Peeking inside neural networks

The nascent field of interpretability is maturing into a distinct research area alongside the rise of “black box” machine learning models. How can researchers crack open these models and understand how they work?

Current methods for peeking inside tend to be limited either in scale or in the precision of the explanations they can produce. Moreover, existing methods tend to fit a particular model and a specific task. This caused the researchers to ask: How can we build a generic system to help users answer interpretability questions about AI models while combining the flexibility of human experimentation with the scalability of automated techniques?

One critical area they wanted this system to address was bias. To determine whether image classifiers displayed bias against particular subcategories of images, the team looked at the final layer of the classification stream (in a system designed to sort or label items, much like a machine that identifies whether a photo is of a dog, cat, or bird) and the probability scores of input images (confidence levels that the machine assigns to its guesses). To understand potential biases in image classification, MAIA was asked to find a subset of images in specific classes (for example “labrador retriever”) that were likely to be incorrectly labeled by the system. In this example, MAIA found that images of black labradors were likely to be misclassified, suggesting a bias in the model toward yellow-furred retrievers.

Since MAIA relies on external tools to design experiments, its performance is limited by the quality of those tools. But, as the quality of tools like image synthesis models improve, so will MAIA. MAIA also shows confirmation bias at times, where it sometimes incorrectly confirms its initial hypothesis. To mitigate this, the researchers built an image-to-text tool, which uses a different instance of the language model to summarize experimental results. Another failure mode is overfitting to a particular experiment, where the model sometimes makes premature conclusions based on minimal evidence.
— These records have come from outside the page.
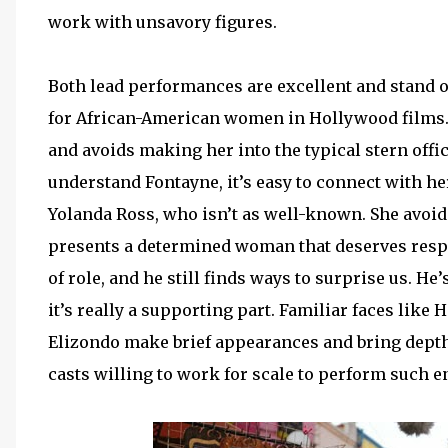
work with unsavory figures.
Both lead performances are excellent and stand 
for African-American women in Hollywood films
and avoids making her into the typical stern offic
understand Fontayne, it’s easy to connect with h
Yolanda Ross, who isn’t as well-known. She avoid
presents a determined woman that deserves respe
of role, and he still finds ways to surprise us. He
it’s really a supporting part. Familiar faces like
Elizondo make brief appearances and bring depth
casts willing to work for scale to perform such e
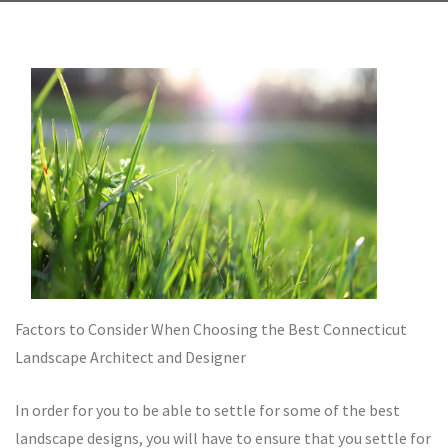
Factors to Consider When Choosing the Best Connecticut
Landscape Architect and Designer
In order for you to be able to settle for some of the best
landscape designs, you will have to ensure that you settle for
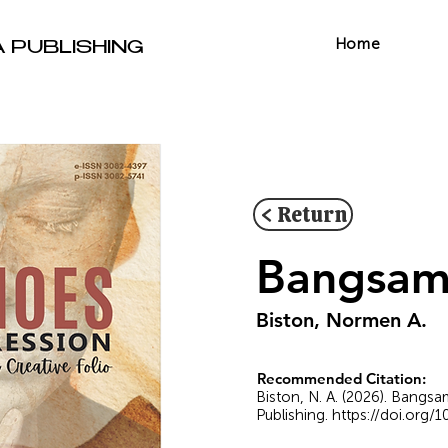
Home
A PUBLISHING
< Return
Bangsamo
Biston, Normen A.
Recommended Citation:
Biston, N. A. (2026). Bangs
Publishing.
https://doi.org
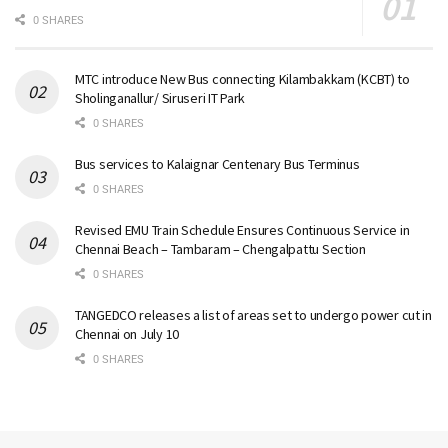
0 SHARES
MTC introduce New Bus connecting Kilambakkam (KCBT) to
Sholinganallur/ Siruseri IT Park
0 SHARES
Bus services to Kalaignar Centenary Bus Terminus
0 SHARES
Revised EMU Train Schedule Ensures Continuous Service in
Chennai Beach – Tambaram – Chengalpattu Section
0 SHARES
TANGEDCO releases a list of areas set to undergo power cut in
Chennai on July 10
0 SHARES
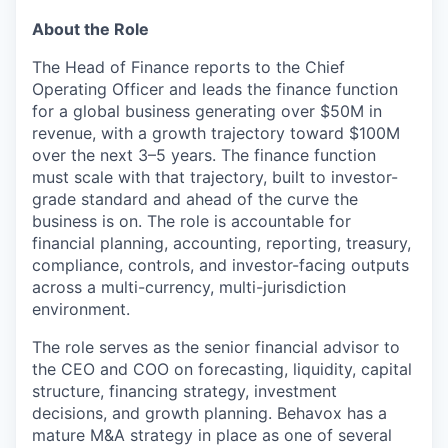
About the Role
The Head of Finance reports to the Chief
Operating Officer and leads the finance function
for a global business generating over $50M in
revenue, with a growth trajectory toward $100M
over the next 3–5 years. The finance function
must scale with that trajectory, built to investor-
grade standard and ahead of the curve the
business is on. The role is accountable for
financial planning, accounting, reporting, treasury,
compliance, controls, and investor-facing outputs
across a multi-currency, multi-jurisdiction
environment.
The role serves as the senior financial advisor to
the CEO and COO on forecasting, liquidity, capital
structure, financing strategy, investment
decisions, and growth planning. Behavox has a
mature M&A strategy in place as one of several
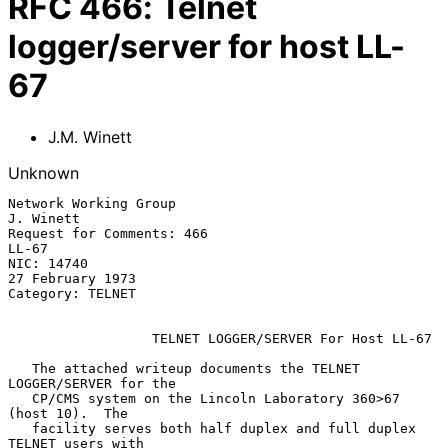
RFC
466
:
Telnet
logger/server for host LL-
67
J.M. Winett
Unknown
Network Working Group                                          
J. Winett

Request for Comments: 466                                          
LL-67

NIC: 14740                                              
27 February 1973

Category: TELNET

                  TELNET LOGGER/SERVER For Host LL-67

   The attached writeup documents the TELNET 
LOGGER/SERVER for the

   CP/CMS system on the Lincoln Laboratory 360>67 
(host 10).  The

   facility serves both half duplex and full duplex 
TELNET users with
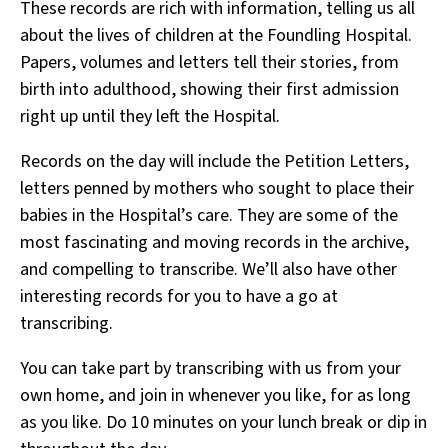
These records are rich with information, telling us all
about the lives of children at the Foundling Hospital.
Papers, volumes and letters tell their stories, from
birth into adulthood, showing their first admission
right up until they left the Hospital.
Records on the day will include the Petition Letters,
letters penned by mothers who sought to place their
babies in the Hospital’s care. They are some of the
most fascinating and moving records in the archive,
and compelling to transcribe. We’ll also have other
interesting records for you to have a go at
transcribing.
You can take part by transcribing with us from your
own home, and join in whenever you like, for as long
as you like. Do 10 minutes on your lunch break or dip in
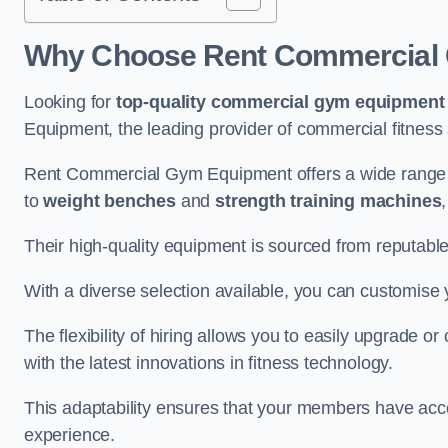
Why Choose Rent Commercial 
Looking for
top-quality commercial gym equipment
Equipment, the leading provider of commercial fitness 
Rent Commercial Gym Equipment offers a wide range 
to
weight benches
and
strength training machines
Their high-quality equipment is sourced from reputabl
With a diverse selection available, you can customis
The flexibility of hiring allows you to easily upgrade
with the latest innovations in fitness technology.
This adaptability ensures that your members have acc
experience.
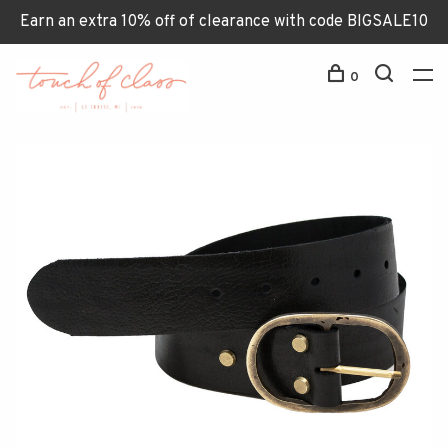
Earn an extra 10% off of clearance with code BIGSALE10
0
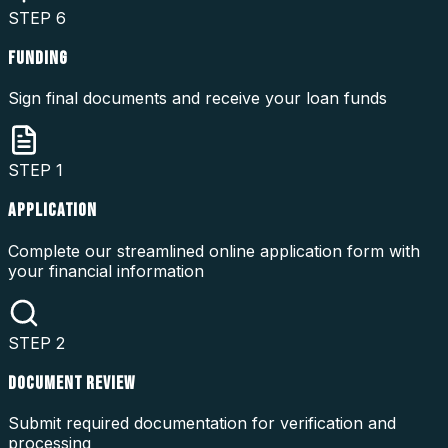
STEP
6
FUNDING
Sign final documents and receive your loan funds
STEP
1
APPLICATION
Complete our streamlined online application form with
your financial information
STEP
2
DOCUMENT REVIEW
Submit required documentation for verification and
processing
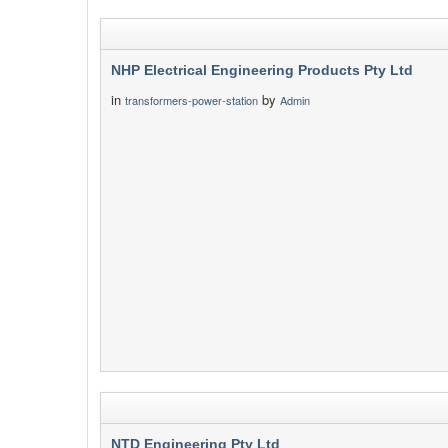
NHP Electrical Engineering Products Pty Ltd
in
by
transformers-power-station
Admin
NTD Engineering Pty Ltd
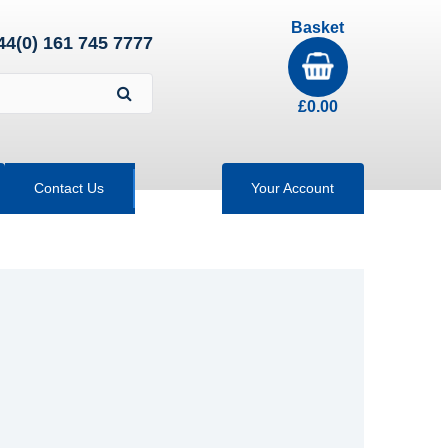
Basket
44(0) 161 745 7777
£
0.00
Contact Us
Your Account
“I think a natural next step for our lab is to move beyond artificial systems and apply similar experiments to human perception,” says Rott Shaham. “Testing this has traditionally required manually designing and testing stimuli, which is labor-intensive. With our agent, we can scale up this process, designing and testing numerous stimuli simultaneously. This might also allow us to compare human visual perception with artificial systems.”

“Understanding neural networks is difficult for humans because they have hundreds of thousands of neurons, each with complex behavior patterns. MAIA helps to bridge this by developing AI agents that can automatically analyze these neurons and report distilled findings back to humans in a digestible way,” says Jacob Steinhardt, assistant professor at the University of California at Berkeley, who wasn’t involved in the research. “Scaling these methods up could be one of the most important routes to understanding and safely overseeing AI systems.”

Rott Shaham and Schwettmann are joined by five fellow CSAIL affiliates on the paper: undergraduate student Franklin Wang; incoming MIT student Achyuta Rajaram; EECS PhD student Evan Hernandez SM ’22; and EECS professors Jacob Andreas and Antonio Torralba. Their work was supported, in part, by the MIT-IBM Watson AI Lab, Open Philanthropy, Hyundai Motor Co., the Army Research Laboratory, Intel, the National Science Foundation, the Zuckerman STEM Leadership Program, and the Viterbi Fellowship. The researchers’ findings will be presented at the International Conference on Machine Learning this week.